### Exercise objective
What you return must match the records below character for character, except that no picture appears.

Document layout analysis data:
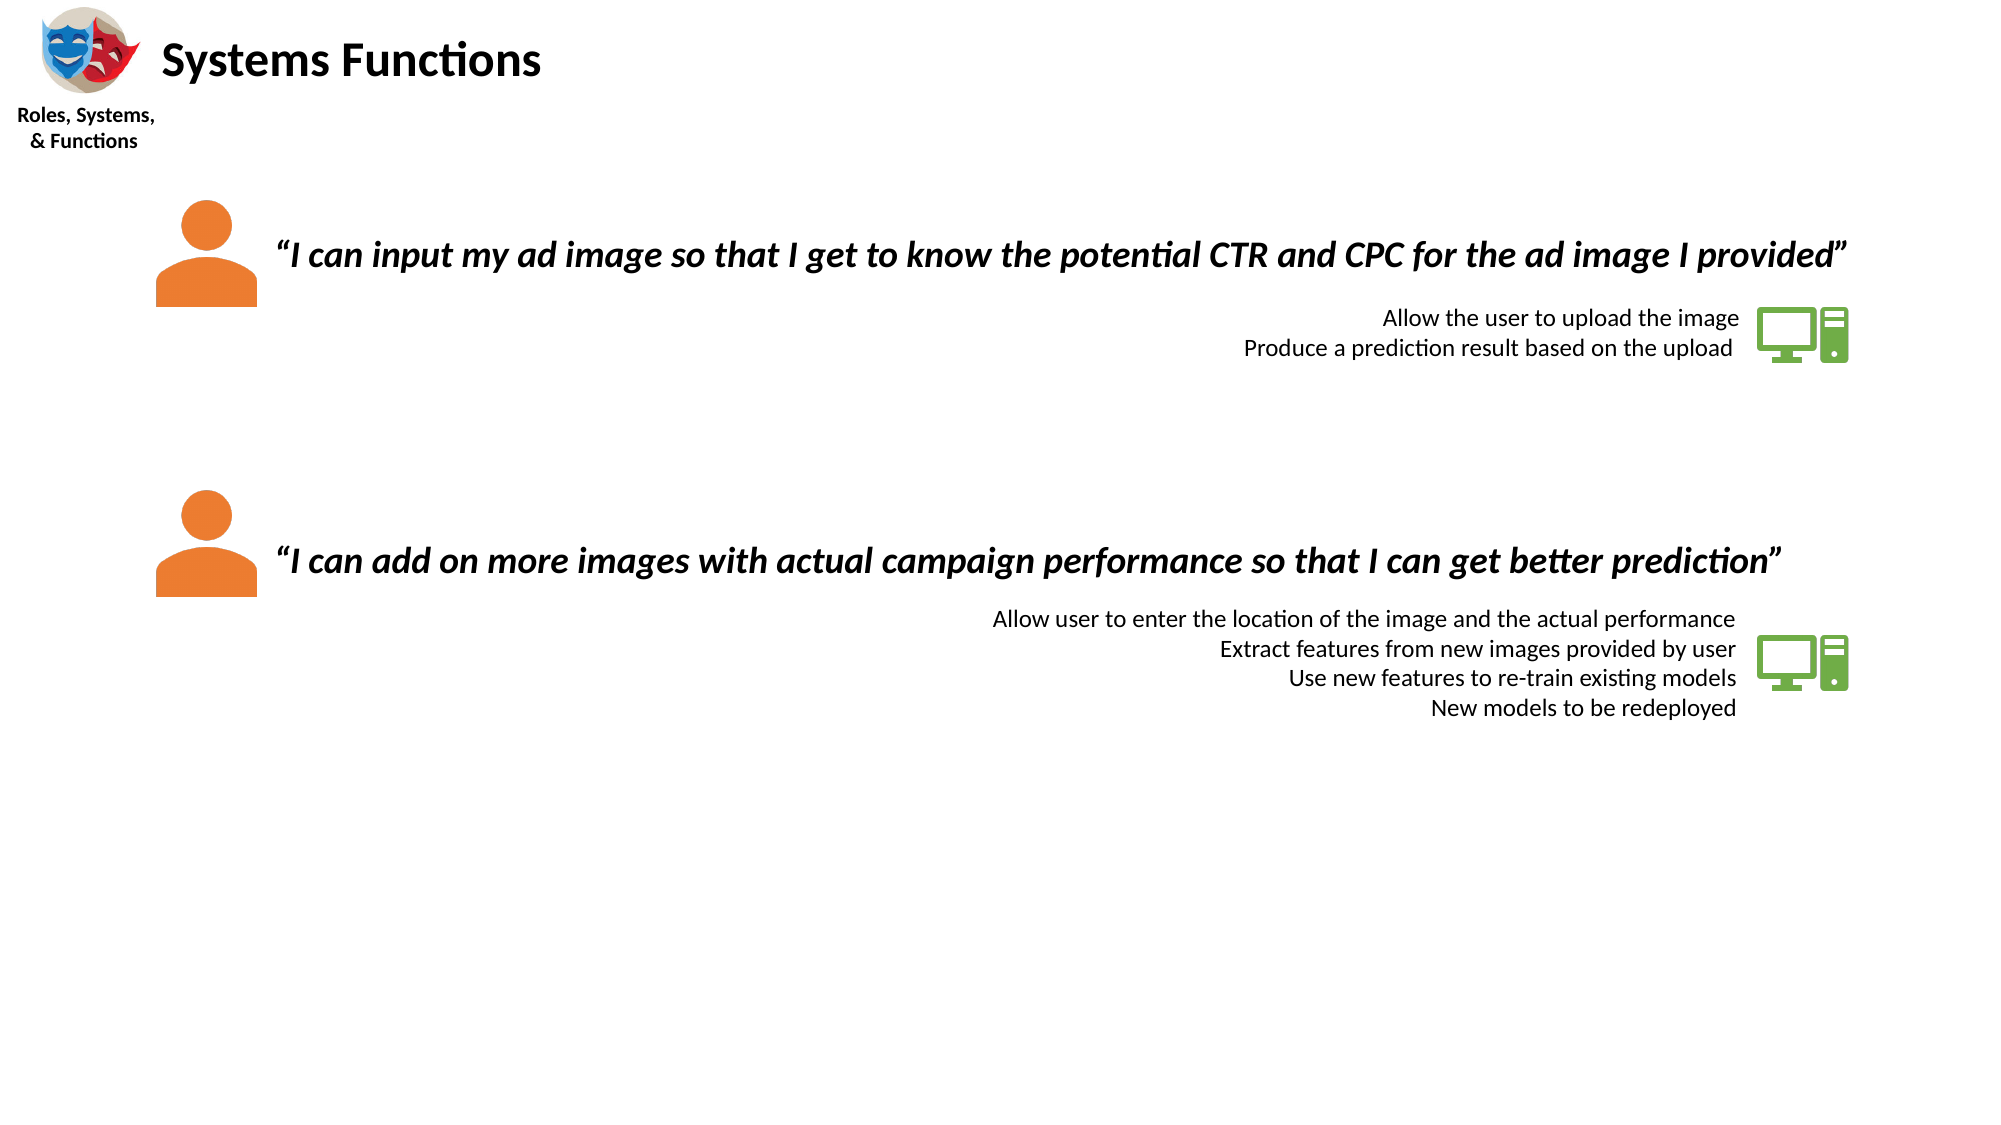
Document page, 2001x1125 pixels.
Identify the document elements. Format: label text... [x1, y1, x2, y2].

text_box Systems Functions [174, 18, 925, 94]
text_box “I can input my ad image so that I get to know the potential CTR and CPC for the ad image I provided” [282, 222, 1893, 283]
text_box “I can add on more images with actual campaign performance so that I can get better prediction” [282, 528, 1850, 589]
picture [1755, 615, 1850, 711]
text_box Allow the user to upload the image Produce a prediction result based on the upload [1034, 294, 1755, 369]
picture [1755, 287, 1850, 383]
picture [131, 178, 282, 329]
text_box Allow user to enter the location of the image and the actual performance Extract features from new images provided by user Use new features to re-train existing models New models to be redeployed [977, 594, 1753, 730]
picture [131, 468, 282, 619]
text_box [0, 7, 174, 162]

### Answer to the exercise
Document page, 2001x1125 pixels.
Identify the document elements. Format: label text... [x1, y1, x2, y2].

text_box Systems Functions [174, 18, 925, 94]
text_box “I can input my ad image so that I get to know the potential CTR and CPC for the ad image I provided” [282, 222, 1893, 283]
text_box “I can add on more images with actual campaign performance so that I can get better prediction” [282, 528, 1850, 589]
picture [1755, 615, 1850, 711]
text_box Allow the user to upload the image Produce a prediction result based on the upload [1034, 294, 1755, 369]
picture [1755, 287, 1850, 383]
picture [131, 178, 282, 329]
text_box Allow user to enter the location of the image and the actual performance Extract features from new images provided by user Use new features to re-train existing models New models to be redeployed [977, 594, 1753, 730]
picture [131, 468, 282, 619]
text_box [0, 7, 174, 162]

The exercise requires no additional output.